Alterations in the ratio of tubulin isoforms or mutations in tubulin can alter microtubule stability and sensitivity to taxane drugs. By studying cell line models of taxane resistance along with clinical samples we have recently shown that loss of the ECM protein, transforming growth factor beta induced (TGFBI), was sufficient to induce paclitaxel resistance in cells and ovarian cancer tissues (Ahmed et al., Cancer Cell 2007; 12: 514). We have also shown that TGFBI induces microtubule stabilisation that is dependent upon integrin-mediated FAK and RHO signalling pathways. Extracellular matrix proteins have been implicated in the acquisition of drug resistance in ovarian cancer although the mechanism by which this is achieved is unclear. Loss of TGFBI induces resistance by altering microtubules which are the direct pharmacodynamic target of paclitaxel. This work shows that the effects of ECM proteins on drug resistance may be very specific to particular cytotoxic treatments. As 30% of ovarian cancers do not express TGFBI, it may be an important biomarker for paclitaxel response.

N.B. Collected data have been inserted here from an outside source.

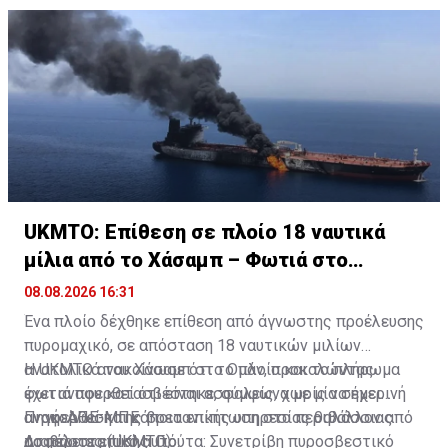
UKMTO: Επίθεση σε πλοίο 18 ναυτικά
μίλια από το Χάσαμπ – Φωτιά στο
σκάφος
08.08.2026 16:31
Ένα πλοίο δέχθηκε επίθεση από άγνωστης προέλευσης
πυρομαχικό, σε απόσταση 18 ναυτικών μιλίων
ανατολικά του Χάσαμπ στο Ομάν, προκαλώντας
Η UKMTO ανακοίνωσε ότι το πλοίο και το πλήρωμα
φωτιά που κατασβέστηκε, σύμφωνα με μία σημερινή
έχει αναφερθεί ότι είναι ασφαλείς, χωρίς να έχει
ανακοίνωση της βρετανικής υπηρεσίας θαλάσσιας
αναφερθεί και κάποια επίπτωση στο περιβάλλον από
Πηγή: ΑΠΕ-ΜΠΕ
ασφάλειας (UKMTO).
το περιστατικό αυτό.
Διαβάστε επίσης:
Γιούτα: Συνετρίβη πυροσβεστικό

Current projects are characterising how TGFBI interacts with integrins and other cell surface receptors and how this may be modulated therapeutically. It is now clear that TGFBI exerts its effects specifically through beta-3 integrins but is also co-regulated, and interacts with, other ECM proteins implicated in drug resistance. To identify the downstream pathways from FAK and RHO that alter microtubule stability, we have generated knock-out somatic cell lines using homologous recombination. These knock-out models have provided a powerful system to identify microtubule associated proteins responsible for effects on paclitaxel resistance. As TGFBI has complex roles in organising interactions between cells and ECM, we have studied its function in early development in Xenopus to identify how it may affect cell migration. Both loss and gain of function experiments have shown that TGFBI is required for somite development in Xenopus.